1. Deferral of Duties
Customs duties are paid only when and if merchandise is transferred into U.S. Customs and Border Protection territory. This benefit equates to a cash flow savings that allows companies to keep critical funds accessible for their operating needs while the merchandise remains in the zone.

2. Reduction of Duties
In an FTZ, with the permission of the Foreign Trade Zones Board, users are allowed to elect a zone status on merchandise admitted to the zone. This zone status determines the duty rate that will be applied to foreign merchandise if it is eventually entered into U.S. commerce from the FTZ. This process allows users to elect the lower duty rate applied to either the foreign inputs or the finished product manufactured in the zone. If the rate on the foreign inputs admitted to the zone is higher than the rate applied to the finished product, the FTZ user may choose the finished product rate, thereby reducing the amount of duty owed.

3. Elimination of Duties
No duties are paid on merchandise exported from a FTZ. Therefore, a duty is eliminated on foreign merchandise admitted to the zone but eventually exported from the FTZ. Generally, duties are also eliminated for merchandise that is scrapped, wasted, destroyed, or consumed in a zone.

4. Elimination of Drawback
In some instances, duties previously paid on exported merchandise may be refunded through a process called “drawback.” The drawback law has become increasingly complex and expensive to administer. Through the use of a FTZ, the need for drawback may be eliminated, allowing these funds to remain in the operating capital of the company.

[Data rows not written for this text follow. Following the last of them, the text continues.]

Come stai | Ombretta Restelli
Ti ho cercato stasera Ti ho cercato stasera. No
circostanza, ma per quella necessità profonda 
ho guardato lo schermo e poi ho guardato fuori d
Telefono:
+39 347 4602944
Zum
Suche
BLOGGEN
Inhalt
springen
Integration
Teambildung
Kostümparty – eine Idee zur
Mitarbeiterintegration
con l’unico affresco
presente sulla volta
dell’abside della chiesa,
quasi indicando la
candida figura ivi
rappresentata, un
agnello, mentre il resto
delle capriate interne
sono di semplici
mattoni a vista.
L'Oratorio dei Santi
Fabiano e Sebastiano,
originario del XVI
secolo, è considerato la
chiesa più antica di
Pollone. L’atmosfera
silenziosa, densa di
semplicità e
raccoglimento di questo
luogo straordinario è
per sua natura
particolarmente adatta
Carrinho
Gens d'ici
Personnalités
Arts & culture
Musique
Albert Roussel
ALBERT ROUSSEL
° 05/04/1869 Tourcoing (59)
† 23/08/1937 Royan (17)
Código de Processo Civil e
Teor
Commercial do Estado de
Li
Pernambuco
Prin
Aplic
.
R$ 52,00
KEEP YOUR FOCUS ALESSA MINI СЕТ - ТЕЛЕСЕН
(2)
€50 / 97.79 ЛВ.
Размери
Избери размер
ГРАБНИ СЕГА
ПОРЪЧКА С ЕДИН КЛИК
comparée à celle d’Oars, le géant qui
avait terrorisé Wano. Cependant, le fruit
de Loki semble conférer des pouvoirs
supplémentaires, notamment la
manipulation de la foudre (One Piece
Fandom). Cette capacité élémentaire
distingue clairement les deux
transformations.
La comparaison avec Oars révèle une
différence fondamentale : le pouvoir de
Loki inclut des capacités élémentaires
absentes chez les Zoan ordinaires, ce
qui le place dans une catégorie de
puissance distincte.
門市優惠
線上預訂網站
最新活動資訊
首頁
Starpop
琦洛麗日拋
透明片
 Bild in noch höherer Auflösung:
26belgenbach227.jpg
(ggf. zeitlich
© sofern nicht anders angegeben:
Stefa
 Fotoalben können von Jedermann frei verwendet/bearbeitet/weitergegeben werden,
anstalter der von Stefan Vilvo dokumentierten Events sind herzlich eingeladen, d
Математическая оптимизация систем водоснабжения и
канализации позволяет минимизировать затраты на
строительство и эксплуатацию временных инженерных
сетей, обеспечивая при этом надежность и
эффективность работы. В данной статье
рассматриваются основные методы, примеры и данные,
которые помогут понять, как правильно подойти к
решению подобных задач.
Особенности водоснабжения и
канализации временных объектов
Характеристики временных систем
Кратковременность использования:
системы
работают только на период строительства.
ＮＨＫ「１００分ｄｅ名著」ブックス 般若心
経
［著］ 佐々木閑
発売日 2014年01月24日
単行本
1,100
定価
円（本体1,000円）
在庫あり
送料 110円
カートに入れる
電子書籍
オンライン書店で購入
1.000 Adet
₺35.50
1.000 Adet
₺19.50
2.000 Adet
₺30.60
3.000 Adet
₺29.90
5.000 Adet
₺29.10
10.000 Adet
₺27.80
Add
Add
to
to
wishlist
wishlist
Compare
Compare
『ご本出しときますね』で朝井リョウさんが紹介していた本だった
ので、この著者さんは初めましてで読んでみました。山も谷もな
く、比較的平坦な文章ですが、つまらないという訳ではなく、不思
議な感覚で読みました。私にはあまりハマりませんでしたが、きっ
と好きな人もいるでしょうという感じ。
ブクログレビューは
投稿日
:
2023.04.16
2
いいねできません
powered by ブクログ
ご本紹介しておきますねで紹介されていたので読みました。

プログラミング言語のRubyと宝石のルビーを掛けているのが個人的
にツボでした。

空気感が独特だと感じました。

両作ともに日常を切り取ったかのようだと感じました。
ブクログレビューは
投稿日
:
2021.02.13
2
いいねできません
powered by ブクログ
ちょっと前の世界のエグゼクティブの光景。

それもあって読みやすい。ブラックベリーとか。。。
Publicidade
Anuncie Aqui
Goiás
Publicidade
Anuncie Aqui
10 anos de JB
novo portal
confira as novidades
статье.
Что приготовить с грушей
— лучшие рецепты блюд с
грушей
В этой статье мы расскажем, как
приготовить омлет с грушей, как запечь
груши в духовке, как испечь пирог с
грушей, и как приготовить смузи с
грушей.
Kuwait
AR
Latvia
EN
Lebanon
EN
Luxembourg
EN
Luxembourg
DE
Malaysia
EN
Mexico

5. Labor, Overhead and Profit
In calculating the dutiable value on foreign merchandise removed from a zone, zone users are authorized to exclude zone costs associated with processing or fabrication, general expenses, and profit. Therefore, duties are not owed on labor, overhead, and profit attributed to merchandise produced in a FTZ.

6. Taxes
By federal statute, tangible personal property imported from outside the United States and held in a zone, as well as that produced in the United States and held in a zone for exportation, are not subject to state and local ad valorem taxes.

7. Quotas
U.S. quota restrictions do not apply to merchandise admitted to zones, although quotas will apply if and when the merchandise is subsequently entered into U.S. commerce. Merchandise subject to quota, with the permission of the Foreign Trade Zones Board, may be substantially transformed in a FTZ to a non-quota article that then may be entered into U.S. Customs and Border Protection territory, free of quota restrictions. Quota merchandise may be stored in a FTZ so that when the quota opens, the merchandise may be immediately shipped into U.S. Customs and Border Protection territory.

8. Zone-to-Zone Transfers
An increasing number of firms are making use of the ability to transfer merchandise from one zone to another. Because the merchandise is transported in-bond, duty may be deferred until the product is removed from the final zone for entry into the U.S. Customs and Border Protection territory.

9. Inventory
FTZ status can support inventory control systems that run more efficiently, increasing their competitiveness.

10. Reporting
Special Customs procedures, such as direct delivery and weekly entry, often apply to eligible FTZ users. These procedures expedite the movement of cargo, thereby supporting just-in-time inventory methodologies.